- [TASK DIRECTIONS]: Pull every line containing "raíz" out of the listing below.

- [WORKING DATA]:
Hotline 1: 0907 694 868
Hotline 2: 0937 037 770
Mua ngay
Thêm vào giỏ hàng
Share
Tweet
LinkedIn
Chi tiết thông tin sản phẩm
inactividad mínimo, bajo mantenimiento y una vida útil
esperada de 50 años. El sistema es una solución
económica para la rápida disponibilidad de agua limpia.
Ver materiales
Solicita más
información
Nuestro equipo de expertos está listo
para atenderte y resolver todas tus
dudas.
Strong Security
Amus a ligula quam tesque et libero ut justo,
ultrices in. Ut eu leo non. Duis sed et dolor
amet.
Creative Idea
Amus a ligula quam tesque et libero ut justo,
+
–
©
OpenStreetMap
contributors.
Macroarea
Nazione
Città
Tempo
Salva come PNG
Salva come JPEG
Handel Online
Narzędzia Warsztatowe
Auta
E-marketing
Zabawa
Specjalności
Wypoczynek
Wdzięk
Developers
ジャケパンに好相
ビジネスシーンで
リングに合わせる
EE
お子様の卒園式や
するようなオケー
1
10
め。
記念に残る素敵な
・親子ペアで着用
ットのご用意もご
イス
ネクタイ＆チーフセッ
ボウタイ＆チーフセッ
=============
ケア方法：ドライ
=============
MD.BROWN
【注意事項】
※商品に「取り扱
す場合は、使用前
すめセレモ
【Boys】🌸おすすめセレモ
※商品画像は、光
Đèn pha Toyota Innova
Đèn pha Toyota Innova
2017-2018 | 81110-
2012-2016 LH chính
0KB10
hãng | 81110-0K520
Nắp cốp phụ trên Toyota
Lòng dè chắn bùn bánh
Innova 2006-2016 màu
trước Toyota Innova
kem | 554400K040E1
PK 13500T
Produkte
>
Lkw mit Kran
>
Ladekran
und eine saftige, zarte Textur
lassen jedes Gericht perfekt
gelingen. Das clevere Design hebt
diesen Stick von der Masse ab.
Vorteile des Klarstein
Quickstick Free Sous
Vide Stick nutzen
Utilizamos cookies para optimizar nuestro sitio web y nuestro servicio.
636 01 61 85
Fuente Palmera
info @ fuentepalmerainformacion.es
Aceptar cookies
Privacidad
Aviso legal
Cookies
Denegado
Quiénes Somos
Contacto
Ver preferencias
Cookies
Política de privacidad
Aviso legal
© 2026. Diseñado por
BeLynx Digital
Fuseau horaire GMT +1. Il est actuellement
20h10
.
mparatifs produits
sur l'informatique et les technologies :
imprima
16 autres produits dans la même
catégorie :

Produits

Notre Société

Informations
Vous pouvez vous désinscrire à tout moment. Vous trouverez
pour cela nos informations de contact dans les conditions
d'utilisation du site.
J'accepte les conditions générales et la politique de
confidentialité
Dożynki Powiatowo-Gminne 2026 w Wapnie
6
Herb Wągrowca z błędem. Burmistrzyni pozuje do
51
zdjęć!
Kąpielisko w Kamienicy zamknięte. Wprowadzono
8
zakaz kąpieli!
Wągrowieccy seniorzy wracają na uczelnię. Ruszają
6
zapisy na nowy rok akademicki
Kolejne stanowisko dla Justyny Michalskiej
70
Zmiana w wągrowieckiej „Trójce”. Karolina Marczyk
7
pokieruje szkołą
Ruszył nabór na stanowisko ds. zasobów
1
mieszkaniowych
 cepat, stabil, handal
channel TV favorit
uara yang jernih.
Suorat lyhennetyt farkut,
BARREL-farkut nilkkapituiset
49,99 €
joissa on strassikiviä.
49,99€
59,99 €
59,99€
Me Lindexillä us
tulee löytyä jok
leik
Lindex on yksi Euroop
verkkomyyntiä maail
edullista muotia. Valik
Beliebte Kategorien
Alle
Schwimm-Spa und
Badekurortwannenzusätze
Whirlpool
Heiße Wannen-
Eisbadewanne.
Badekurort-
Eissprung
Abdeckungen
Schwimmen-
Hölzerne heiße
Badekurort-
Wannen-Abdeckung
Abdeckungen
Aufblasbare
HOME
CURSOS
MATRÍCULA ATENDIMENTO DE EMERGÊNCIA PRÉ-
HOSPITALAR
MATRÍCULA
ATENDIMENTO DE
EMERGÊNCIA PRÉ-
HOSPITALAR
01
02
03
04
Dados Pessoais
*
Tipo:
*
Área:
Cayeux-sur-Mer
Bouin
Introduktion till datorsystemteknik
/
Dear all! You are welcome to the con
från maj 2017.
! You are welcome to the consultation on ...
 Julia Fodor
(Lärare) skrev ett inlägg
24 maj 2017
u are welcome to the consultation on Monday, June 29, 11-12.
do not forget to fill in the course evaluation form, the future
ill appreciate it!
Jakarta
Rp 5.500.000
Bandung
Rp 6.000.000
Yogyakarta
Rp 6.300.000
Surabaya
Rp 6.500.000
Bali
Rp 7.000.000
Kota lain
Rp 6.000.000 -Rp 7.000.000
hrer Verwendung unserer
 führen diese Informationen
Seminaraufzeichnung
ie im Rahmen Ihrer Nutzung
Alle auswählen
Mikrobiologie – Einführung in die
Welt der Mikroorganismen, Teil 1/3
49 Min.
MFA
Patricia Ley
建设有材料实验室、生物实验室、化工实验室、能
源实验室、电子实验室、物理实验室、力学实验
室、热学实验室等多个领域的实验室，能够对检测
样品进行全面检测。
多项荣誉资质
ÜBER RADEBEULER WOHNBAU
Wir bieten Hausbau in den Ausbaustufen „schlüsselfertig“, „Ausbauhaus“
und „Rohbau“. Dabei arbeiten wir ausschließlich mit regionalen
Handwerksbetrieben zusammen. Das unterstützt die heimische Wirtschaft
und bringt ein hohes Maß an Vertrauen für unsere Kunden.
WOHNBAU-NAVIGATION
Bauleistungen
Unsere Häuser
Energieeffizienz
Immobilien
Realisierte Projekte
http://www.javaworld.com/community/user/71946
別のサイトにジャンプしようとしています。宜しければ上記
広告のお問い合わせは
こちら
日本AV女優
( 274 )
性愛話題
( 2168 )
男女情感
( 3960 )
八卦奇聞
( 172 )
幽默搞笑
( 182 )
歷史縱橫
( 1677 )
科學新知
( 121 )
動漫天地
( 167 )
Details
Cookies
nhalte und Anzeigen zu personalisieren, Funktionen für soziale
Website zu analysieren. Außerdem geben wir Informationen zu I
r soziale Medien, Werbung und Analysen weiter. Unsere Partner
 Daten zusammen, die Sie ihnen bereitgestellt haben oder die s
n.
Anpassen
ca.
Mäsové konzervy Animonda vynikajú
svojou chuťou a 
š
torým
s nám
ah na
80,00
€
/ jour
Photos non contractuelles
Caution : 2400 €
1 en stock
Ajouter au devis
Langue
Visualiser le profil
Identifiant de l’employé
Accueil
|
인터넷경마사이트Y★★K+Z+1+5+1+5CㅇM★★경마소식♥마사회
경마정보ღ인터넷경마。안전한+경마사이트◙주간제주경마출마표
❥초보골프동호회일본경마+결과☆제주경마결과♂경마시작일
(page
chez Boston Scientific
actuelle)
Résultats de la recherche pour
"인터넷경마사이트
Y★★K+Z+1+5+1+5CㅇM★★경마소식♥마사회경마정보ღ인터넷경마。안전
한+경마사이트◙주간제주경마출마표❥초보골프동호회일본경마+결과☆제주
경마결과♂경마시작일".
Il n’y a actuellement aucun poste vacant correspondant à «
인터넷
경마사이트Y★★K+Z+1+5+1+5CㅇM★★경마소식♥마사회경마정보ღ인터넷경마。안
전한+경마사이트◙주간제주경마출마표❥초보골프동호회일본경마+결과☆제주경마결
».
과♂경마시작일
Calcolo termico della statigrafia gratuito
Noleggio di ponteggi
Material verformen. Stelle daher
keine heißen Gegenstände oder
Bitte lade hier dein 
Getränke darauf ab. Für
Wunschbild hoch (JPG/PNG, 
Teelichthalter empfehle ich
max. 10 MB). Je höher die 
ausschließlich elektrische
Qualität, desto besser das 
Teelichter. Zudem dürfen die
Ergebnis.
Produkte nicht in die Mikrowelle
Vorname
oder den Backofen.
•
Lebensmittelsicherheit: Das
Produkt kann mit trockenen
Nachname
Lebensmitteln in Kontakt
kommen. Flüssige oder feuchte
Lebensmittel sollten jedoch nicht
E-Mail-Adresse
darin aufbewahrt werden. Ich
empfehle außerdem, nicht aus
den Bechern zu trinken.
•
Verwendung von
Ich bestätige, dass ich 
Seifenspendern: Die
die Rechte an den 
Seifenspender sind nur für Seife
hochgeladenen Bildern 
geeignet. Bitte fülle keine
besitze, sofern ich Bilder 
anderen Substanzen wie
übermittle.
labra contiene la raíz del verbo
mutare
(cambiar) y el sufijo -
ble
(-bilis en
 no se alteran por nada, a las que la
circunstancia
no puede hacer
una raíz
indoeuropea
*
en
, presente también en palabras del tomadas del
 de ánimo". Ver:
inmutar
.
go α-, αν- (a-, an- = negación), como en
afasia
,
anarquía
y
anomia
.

- [EXERCISE OUTPUT]:
labra contiene la raíz del verbo
una raíz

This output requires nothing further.